5pSP21 Analysis of quality factors in synthetic speech produced by rules.

ASA 128th Meeting - Austin, Texas - 1994 Nov 28 .. Dec 02

5pSP21. Analysis of quality factors in synthetic speech produced by rules.

Eri Miyazawa
Hiromi Nagabuchi

NTT Telecommun. Networks Labs., Midori-cho, Musashino-city, Tokyo, 180 Japan

This paper investigates how various factors affect the quality of synthetic speech produced by rules. Using rules to synthesize speech will be an important technique for providing various telecommunication services in future intelligent networks. The quality of synthetic speech is generally measured by subjectively evaluating the speech from the viewpoint of intelligibility, or by comparing it with the quality of other types of synthetic speech.
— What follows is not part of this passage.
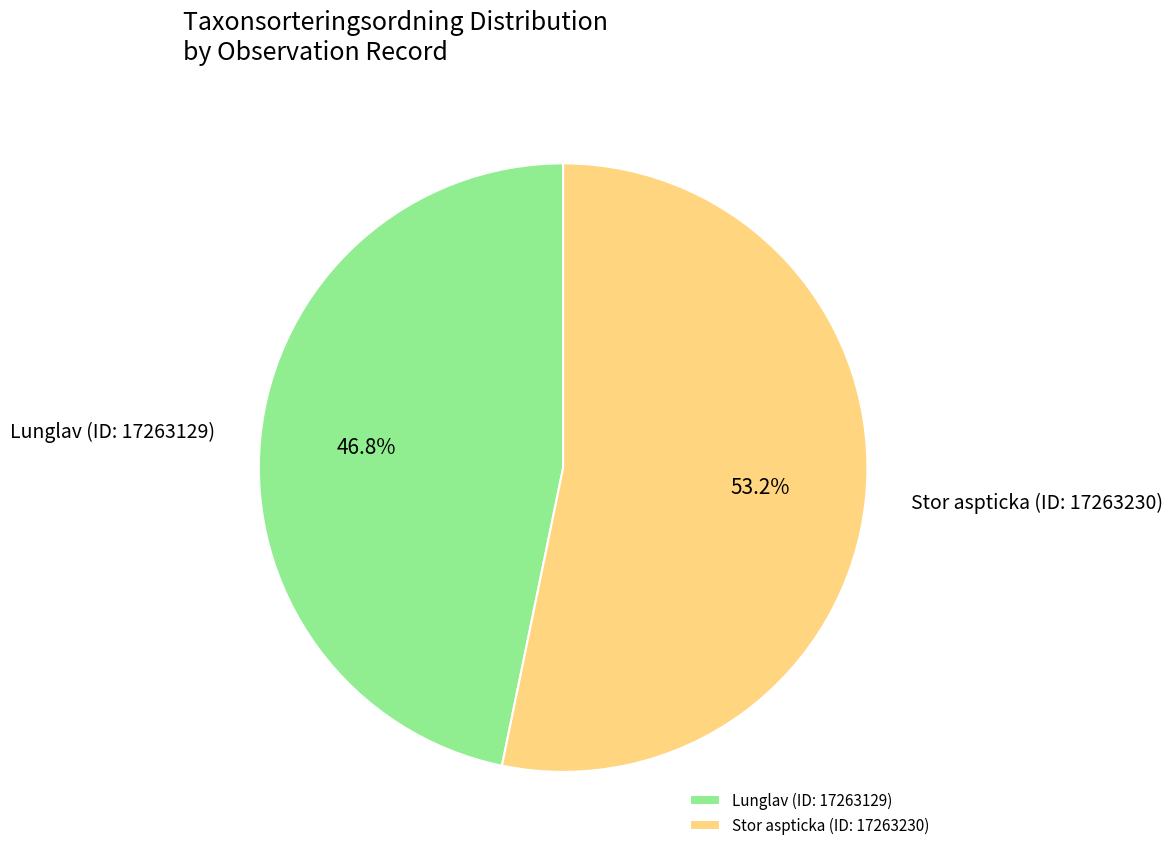

Count the number of slices in the pie.

2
However, the development of a practical speech synthesis method for use in telecommunication networks requires an overall quality evaluation, including intelligibility and naturalness. The quality should be compared with that of natural telephone speech. To establish an overall quality evaluation method, the effects of several factors on the overall quality (expressed by MOS) of speech synthesized by several Japanese text-to-speech systems are quantitatively compared with the effects of using additive speech-correlated white noise as a natural speech material. Experimental results show that such factors as subject, listening experience, average pitch frequency, and text affect synthetic speech more than natural speech. Quality evaluation characteristics due to these factors are discussed and an overall quality evaluation method for synthetic speech is proposed.